# Sommerville: Geometry of n dimensions

Duncan Sommerville published Bibliography of Non-Euclidean Geometry, including the theory of parallels, the foundations of geometry, and space of n dimensions in 1911 while a lecturer at the University of St Andrews. The book contains 1832 references to $n$-dimensional geometry. Sommerville later wrote An Introduction to the Geometry of n dimensions which he published in 1929 during his years as a Professor in Wellington, New Zealand. We give below a version of the Preface to this later work and also a short extract from the first Chapter on Fundamental Ideas:

## AN INTRODUCTION TO THE GEOMETRY OF N DIMENSIONS

BY

### D M Y SOMMERVILLE

M.A., D.Sc., F.N.Z.INST.
PROFESSOR OF PURE AND APPLIED MATHEMATICS, VICTORIA
UNIVERSITY COLLEGE, WELLINGTON, N.Z.
WITH SIXTY DIAGRAMS
METHUEN & CO. LTD.
36 ESSEX STREET W.C. LONDON
1929

### PREFACE

It is scarcely necessary to apologise for writing a book on $n$-dimensional geometry. One should regret rather the comparative neglect which the subject has suffered at the hands of British mathematicians. [In the twenty-seven volumes of the new series of the Proceedings of the London Mathematical Society there are barely a dozen papers dealing with higher space. On the other hand, it is interesting to notice that there are about an equal number in the three volumes of the journal; this seems to indicate a revival of interest.] Yet one may almost say that this country was its home of origin, for, with the exception of a few previous sporadic references, the first paper dealing explicitly with geometry of n dimensions was one by Cayley in 1843, and the importance of the subject was recognised from the first by three of our most famous pure mathematicians - Cayley, Clifford, and Sylvester. On the Continent the classical works of Grassmann and Schläfli attracted at first no attention. Schläfli's remarkable memoir, in fact, failed to secure publication, and in spite of Cayley's gallant attempt at rescue by translating and publishing part of it in the "Quarterly journal" it remained unknown until it was found and published several years after the author's death, and fifty years after it was written. By that time Schlegel and others in Germany had made the subject well known, but mostly in its metrical aspect. The wonderful projective geometry of hyperspace has been almost entirely the product of the gifted Italian school of geometers; though this branch also was inaugurated by a British mathematician, W K Clifford, in 1878.

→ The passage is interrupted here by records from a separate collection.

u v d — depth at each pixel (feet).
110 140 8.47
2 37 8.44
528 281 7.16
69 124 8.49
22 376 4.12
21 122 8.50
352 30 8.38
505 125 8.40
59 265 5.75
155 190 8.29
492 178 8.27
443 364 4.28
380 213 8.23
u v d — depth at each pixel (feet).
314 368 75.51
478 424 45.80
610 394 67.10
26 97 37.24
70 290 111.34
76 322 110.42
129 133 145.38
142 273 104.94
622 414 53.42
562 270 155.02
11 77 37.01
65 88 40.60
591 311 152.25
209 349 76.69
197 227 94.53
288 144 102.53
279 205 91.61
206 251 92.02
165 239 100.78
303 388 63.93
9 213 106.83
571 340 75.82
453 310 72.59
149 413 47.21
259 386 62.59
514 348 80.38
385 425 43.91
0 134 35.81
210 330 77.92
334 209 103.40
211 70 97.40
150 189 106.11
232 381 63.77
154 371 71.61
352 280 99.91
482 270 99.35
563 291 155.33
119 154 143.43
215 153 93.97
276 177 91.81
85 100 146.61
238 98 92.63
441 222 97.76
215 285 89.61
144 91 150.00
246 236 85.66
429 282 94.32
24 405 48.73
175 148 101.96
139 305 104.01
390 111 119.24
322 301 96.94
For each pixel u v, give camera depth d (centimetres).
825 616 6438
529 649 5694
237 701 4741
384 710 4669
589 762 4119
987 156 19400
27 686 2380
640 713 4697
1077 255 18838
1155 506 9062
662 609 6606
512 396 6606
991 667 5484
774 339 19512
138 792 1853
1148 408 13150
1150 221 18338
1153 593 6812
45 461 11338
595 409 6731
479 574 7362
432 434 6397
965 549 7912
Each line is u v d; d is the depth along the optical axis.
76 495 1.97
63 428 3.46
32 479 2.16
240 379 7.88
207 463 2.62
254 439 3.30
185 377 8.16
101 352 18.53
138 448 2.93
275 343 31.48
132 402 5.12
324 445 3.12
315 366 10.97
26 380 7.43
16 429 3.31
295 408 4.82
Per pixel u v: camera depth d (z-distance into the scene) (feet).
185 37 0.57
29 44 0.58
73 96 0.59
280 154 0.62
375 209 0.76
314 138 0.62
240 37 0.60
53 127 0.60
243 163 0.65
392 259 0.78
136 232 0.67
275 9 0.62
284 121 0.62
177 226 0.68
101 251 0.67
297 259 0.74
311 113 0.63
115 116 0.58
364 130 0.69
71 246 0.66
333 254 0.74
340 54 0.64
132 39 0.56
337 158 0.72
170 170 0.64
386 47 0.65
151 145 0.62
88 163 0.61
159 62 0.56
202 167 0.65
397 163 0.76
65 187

The present introduction deals with the metrical and to a slighter extent with the projective aspect. A third aspect, which has attracted much attention recently, from its application to relativity, is the differential aspect. This is altogether excluded from the present book.

In writing this book I have not attempted to produce a complete systematic treatise, but have rather selected certain representative topics which not only illustrate the extensions of theorems of three-dimensional geometry, but reveal results which are unexpected and where analogy would be a faithless guide.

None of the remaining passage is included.